Three cases were filed against Dr Desai. These were (i) a case before the Medical Council of India, (ii) a suit for breach of contract and damages for tortious medical negligence, and (iii) a case of criminal negligence. It was alleged that the doctor’s acts of omission and commission constituted not only professional misconduct, but also criminal negligence, punishable under Section 338 of the Indian Penal Code (IPC). Since the surgery was performed by the junior doctor, charges of abetment were also brought against Dr Desai in the criminal case.
Professional misconduct – MMC
On January 13, 1991, the Maharashtra Medical Council (MMC) found Dr Desai guilty of professional misconduct and issued him a strict warning.
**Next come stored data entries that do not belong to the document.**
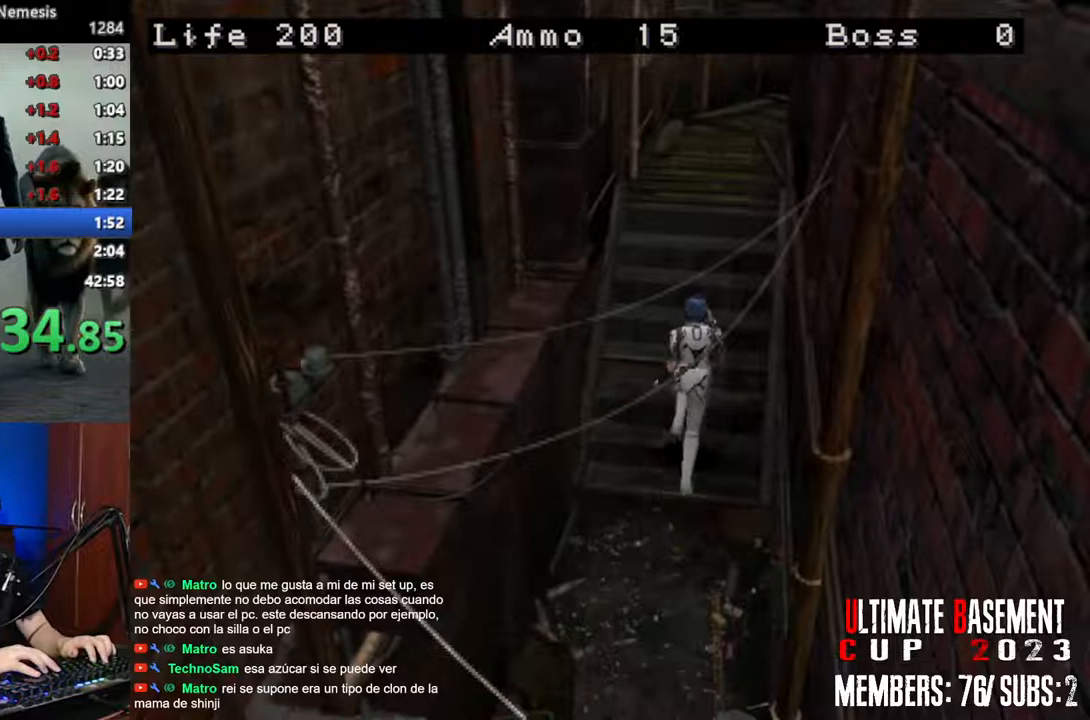
{"keys": ["shift", "w"], "events": []}
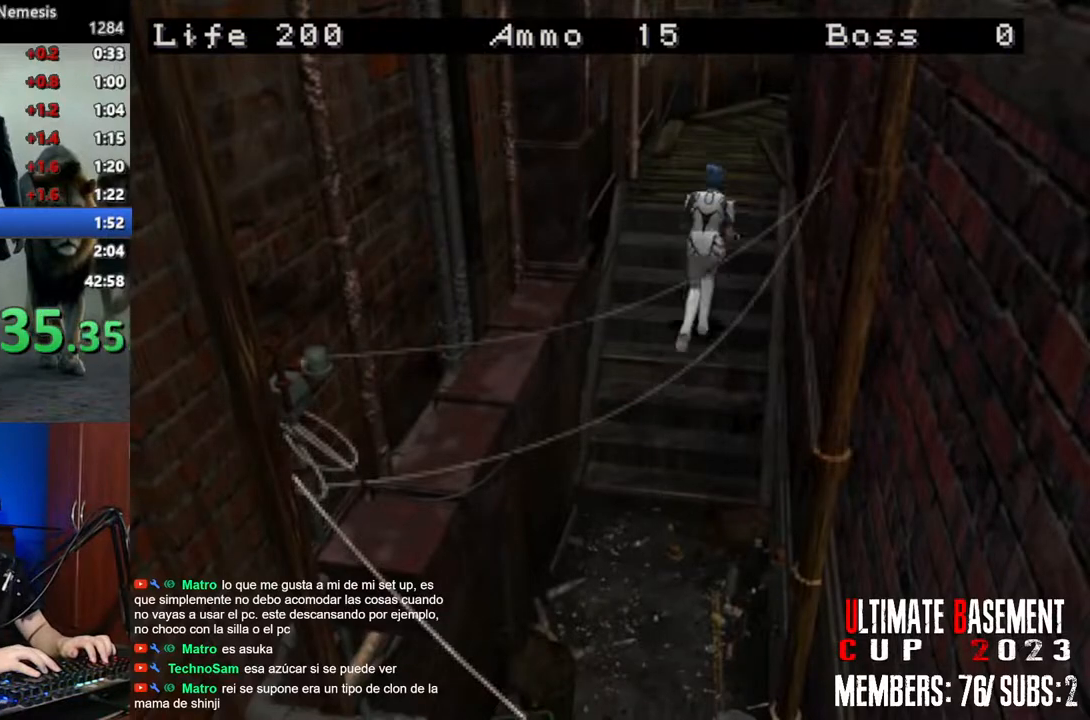
{"keys": ["s", "shift"], "events": [[283, "shift", "up"], [283, "w", "up"], [367, "s", "down"], [467, "shift", "down"]]}
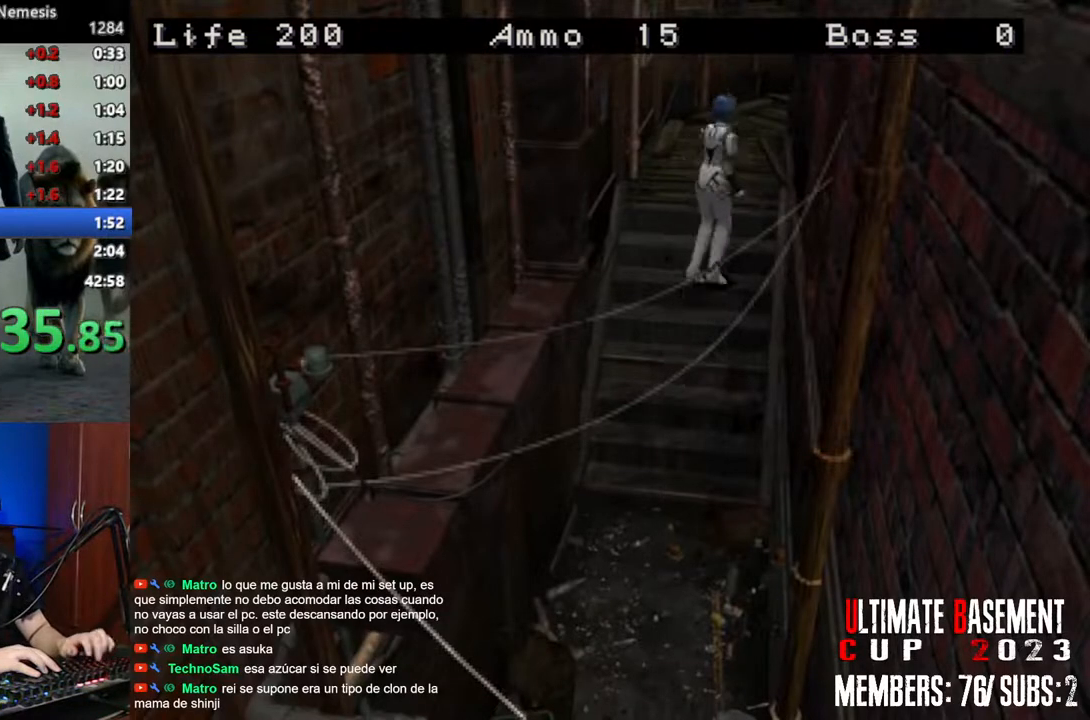
{"keys": ["shift", "w"], "events": [[50, "shift", "up"], [250, "shift", "down"], [333, "s", "up"], [483, "w", "down"]]}
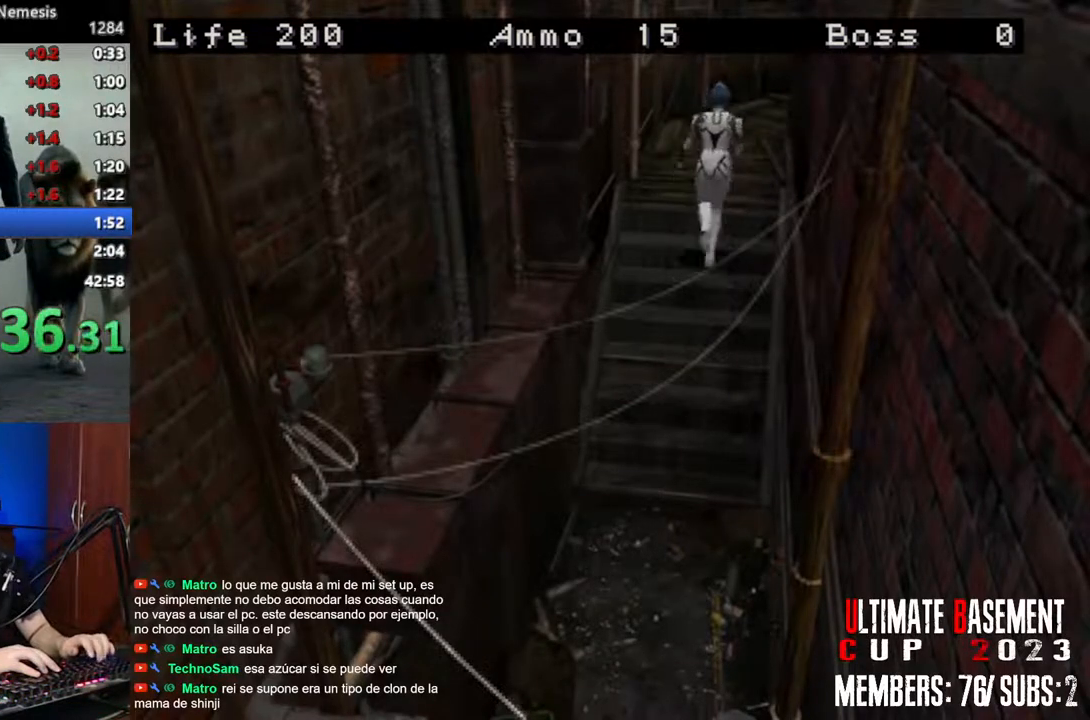
{"keys": ["shift", "w"], "events": []}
Though it did not pass a detailed order, it found Dr Desai guilty of the allegations made against him. He had been charged not only with professional misconduct, ie neglecting his patient, but also cheating, forgery and criminal negligence (1) During the course of the inquiry, the MMC found that the operation theatre register produced by Dr Desai was not filled properly, was filled by only one person (and did not contain the signature of the sister in charge, whereas the photocopy of the register produced by the complainant had all the required details and signatures. Strangely, Bombay Hospital could not locate the original register, the photocopy of which had been produced by the complainant, and claimed that it was missing. However, all these details did not find a place in the order of the MMC, which merely issued a strict warning to Dr Desai. Dr Desai did not challenge the warning.
Breach of contract and negligence – Bombay High Court
On September 2, 2011, the Bombay High Court gave a reasoned and detailed order in the civil suit against Dr Desai, awarding compensation to the patient’s relatives in regard to the tort of medical negligence and breach of contract committed by the doctor. The compensation awarded was about Rs. 15 lakh with interest and costs incurred postoperatively by Mr Singhi till the death of the patient, and Rs 1 lakh as costs (2).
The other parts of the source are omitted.